[Data listing]:
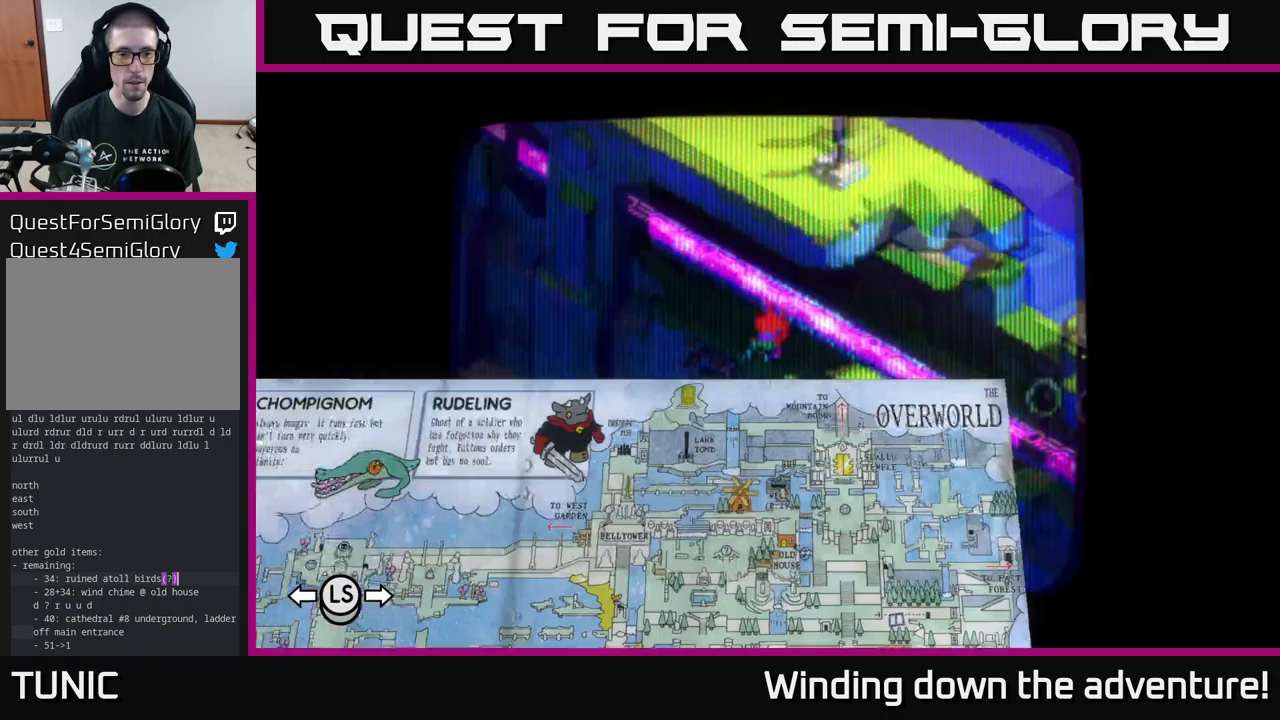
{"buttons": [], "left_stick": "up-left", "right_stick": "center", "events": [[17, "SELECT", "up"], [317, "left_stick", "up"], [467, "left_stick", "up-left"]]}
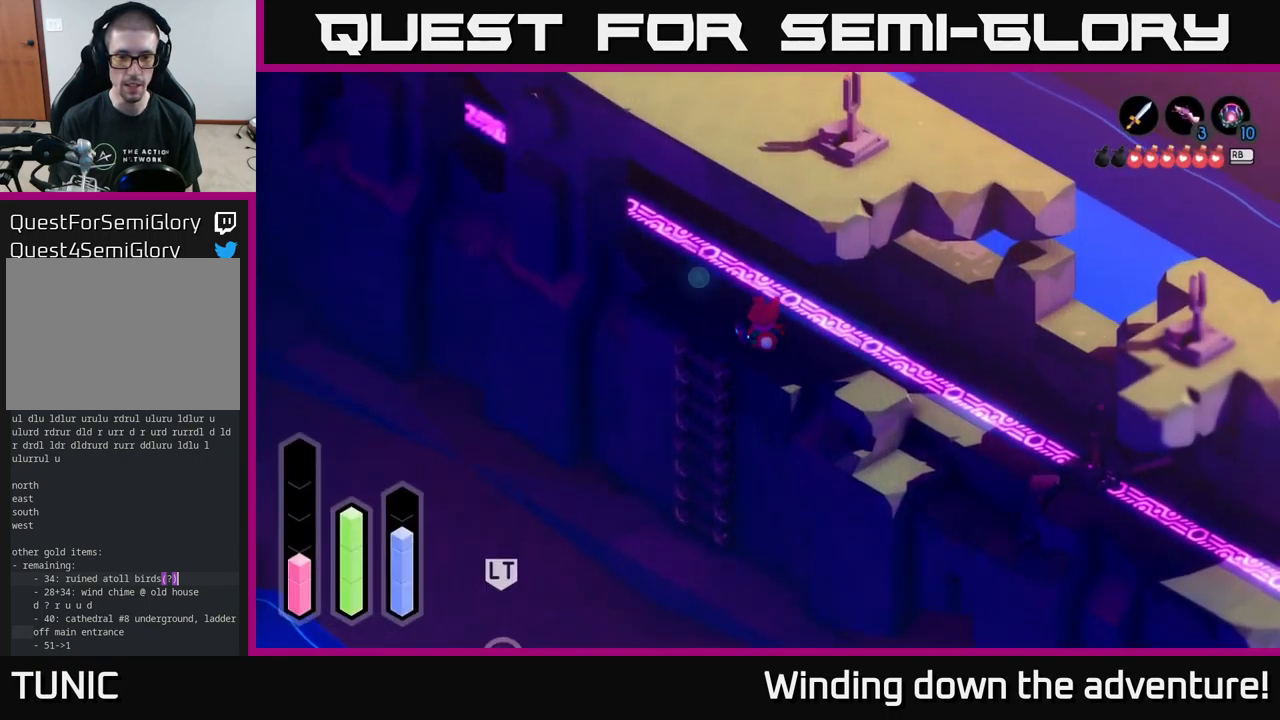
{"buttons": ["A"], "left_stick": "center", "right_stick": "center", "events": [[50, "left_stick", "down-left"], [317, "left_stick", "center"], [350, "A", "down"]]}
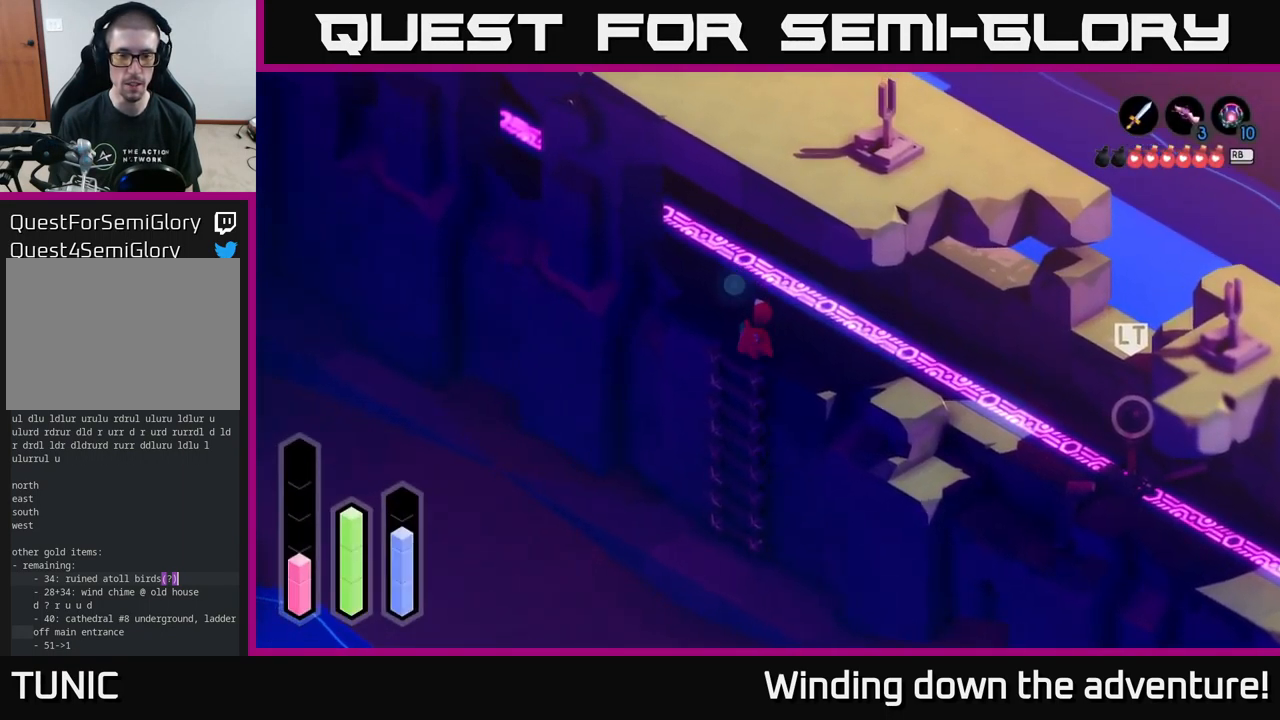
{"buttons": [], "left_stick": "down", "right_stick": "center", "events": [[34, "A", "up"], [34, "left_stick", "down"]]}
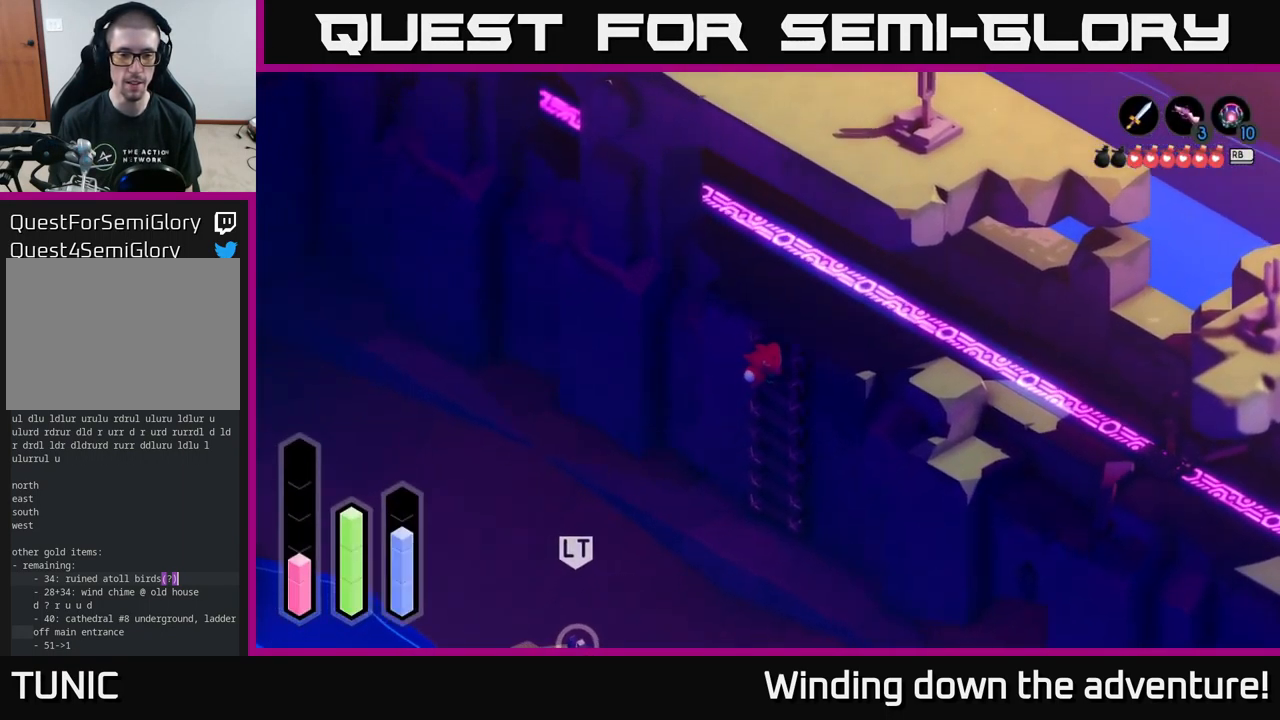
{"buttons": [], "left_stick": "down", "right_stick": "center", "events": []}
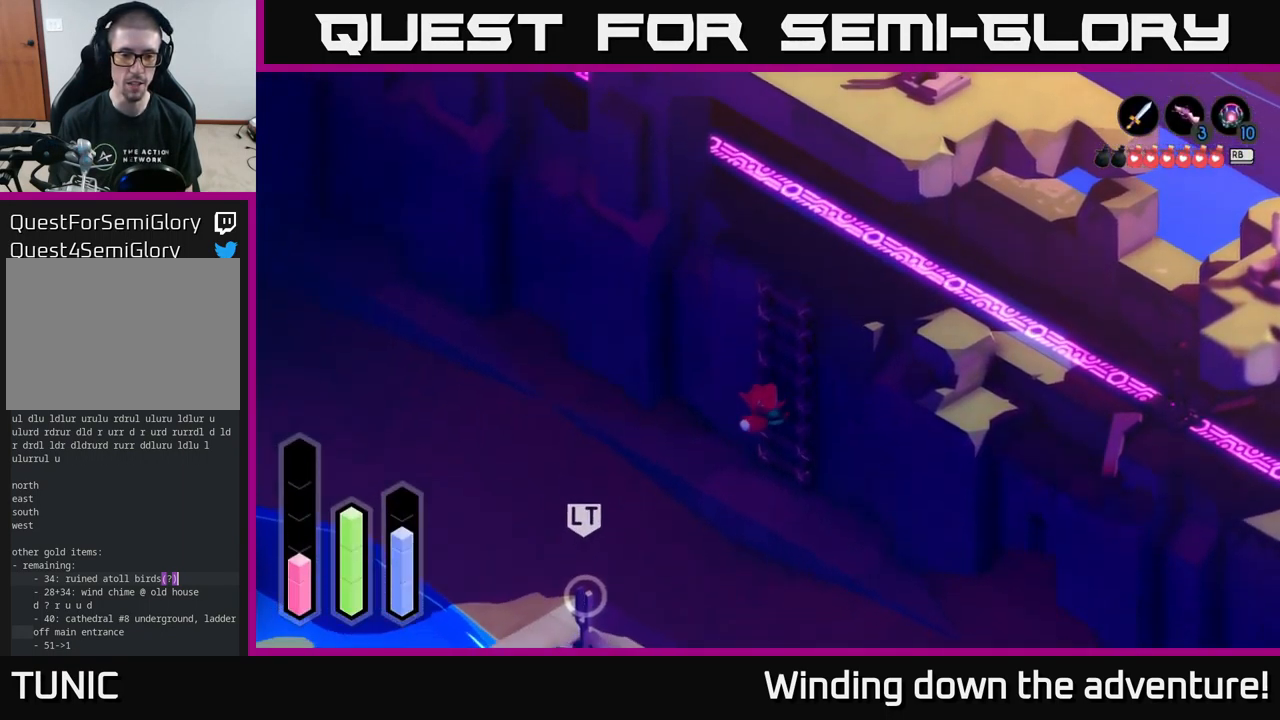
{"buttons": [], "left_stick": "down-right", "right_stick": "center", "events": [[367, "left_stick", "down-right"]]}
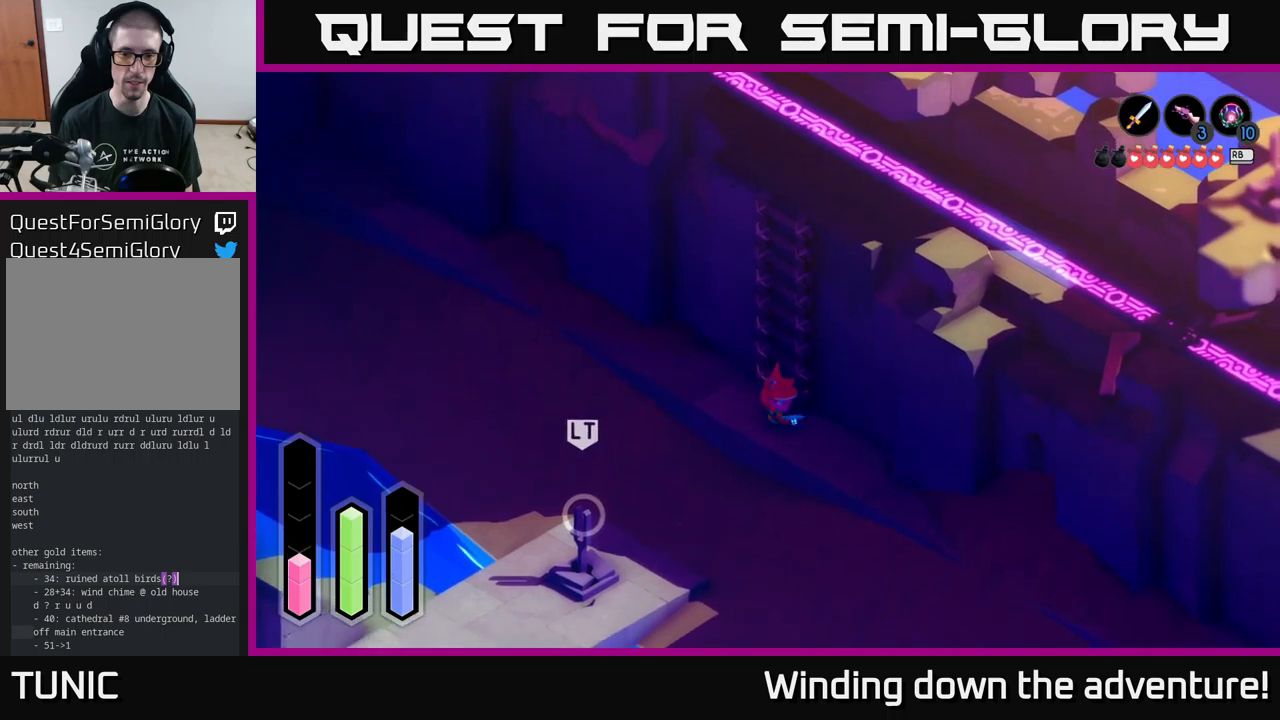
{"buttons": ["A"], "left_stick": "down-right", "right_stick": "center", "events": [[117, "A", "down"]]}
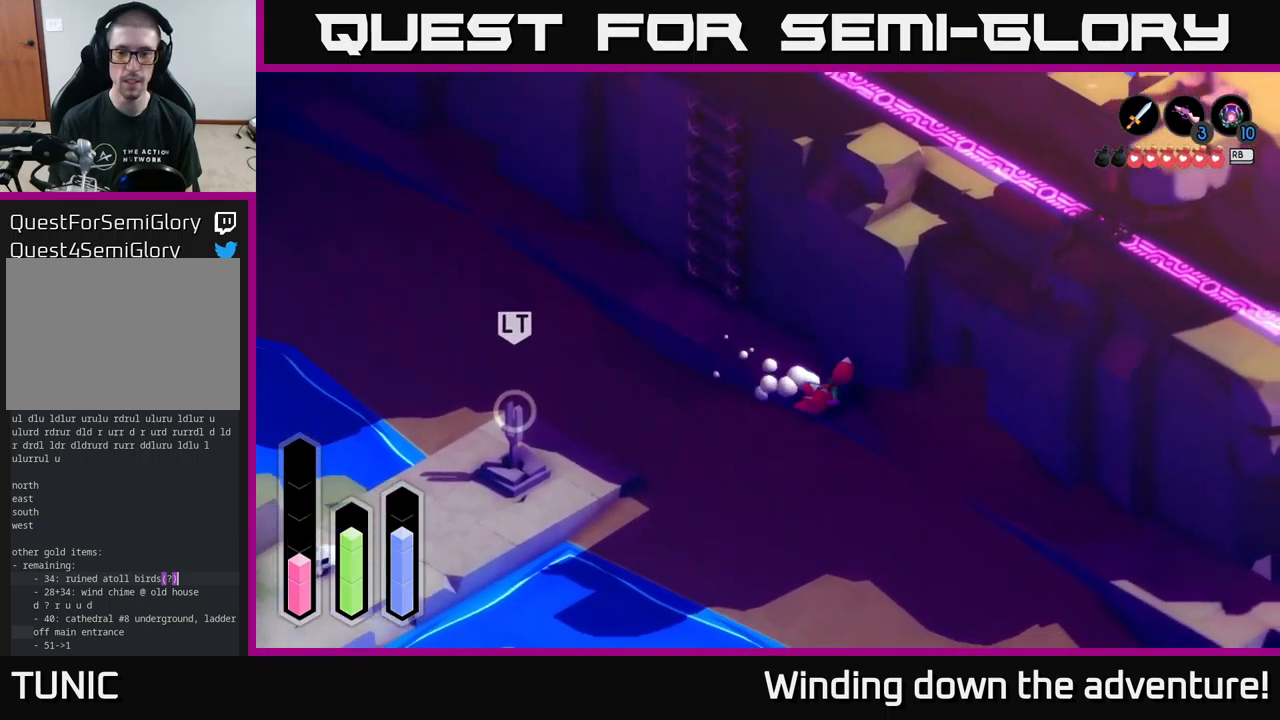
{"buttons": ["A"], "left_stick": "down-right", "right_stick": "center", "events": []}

[Task directions]: All of the entries above are to be written out exactly, with no pictures.

[Solution below]:
{"buttons": [], "left_stick": "up-left", "right_stick": "center", "events": [[17, "SELECT", "up"], [317, "left_stick", "up"], [467, "left_stick", "up-left"]]}
{"buttons": ["A"], "left_stick": "center", "right_stick": "center", "events": [[50, "left_stick", "down-left"], [317, "left_stick", "center"], [350, "A", "down"]]}
{"buttons": [], "left_stick": "down", "right_stick": "center", "events": [[34, "A", "up"], [34, "left_stick", "down"]]}
{"buttons": [], "left_stick": "down", "right_stick": "center", "events": []}
{"buttons": [], "left_stick": "down-right", "right_stick": "center", "events": [[367, "left_stick", "down-right"]]}
{"buttons": ["A"], "left_stick": "down-right", "right_stick": "center", "events": [[117, "A", "down"]]}
{"buttons": ["A"], "left_stick": "down-right", "right_stick": "center", "events": []}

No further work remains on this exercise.